Substrates, drugs and ligands often bind in clefts or pockets that are concave in shape. Conversely, it is the most exposed convex regions that are likely to be antigenic. The surface shape can be determined by placing a large (say 6 Å radius) sphere at each vertex of the polyhedral molecular surface. If more than half of the sphere's volume overlaps the molecular volume, then the surface is concave, while if less than half, the surface is convex.
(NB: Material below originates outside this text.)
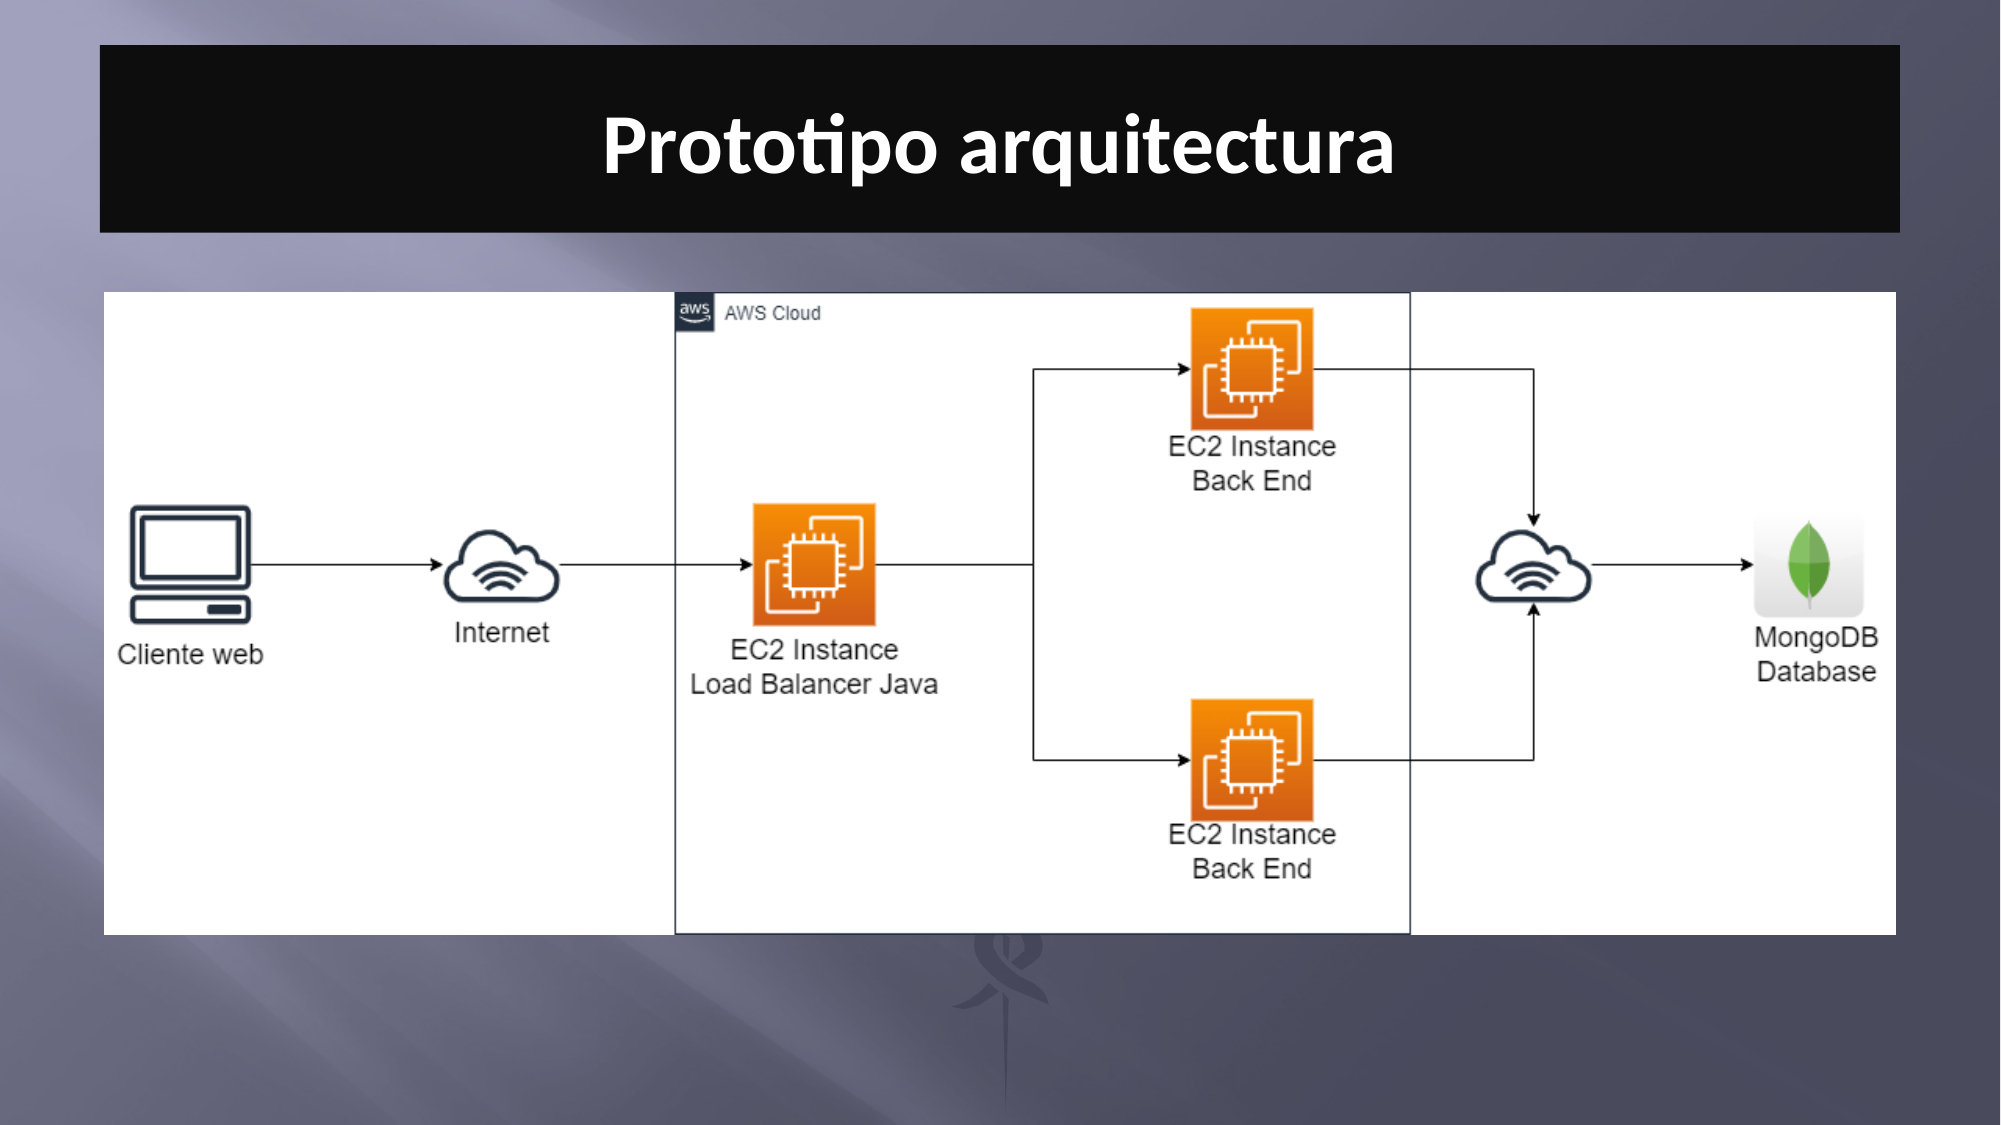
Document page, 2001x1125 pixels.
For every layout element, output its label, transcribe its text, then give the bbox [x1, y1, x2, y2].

title Prototipo arquitectura [99, 45, 1900, 233]
picture [104, 292, 1896, 935]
Are there similarities in the shapes of surfaces at the interfaces of macromolecular complexes? For example, are there similarities between the shapes of evolutionary-related antigens or the hypervariable regions of antibodies that bind to them? Quantitative comparison of surface topologies is far from trivial, with questions of 3D alignment, the metrics to be used in quantifying topology etc. In addition to real differences between molecules, their surfaces may appear to differ due to the resolutions at which their structures were determined. Gerstein (1992) has proposed that comparisons be made in reciprocal space so that correlations can be judged as a function of resolution. Coordinates are aligned. Spherical Gaussian functions are placed at each atom, and an envelope is calculated at some threshold value and modified to remove cavities. Gerstein found that comparison of the envelope structure-factor vectors, obtained by Fourier transformation, led to a plausible classification of the hypervariable regions of known antibody structures.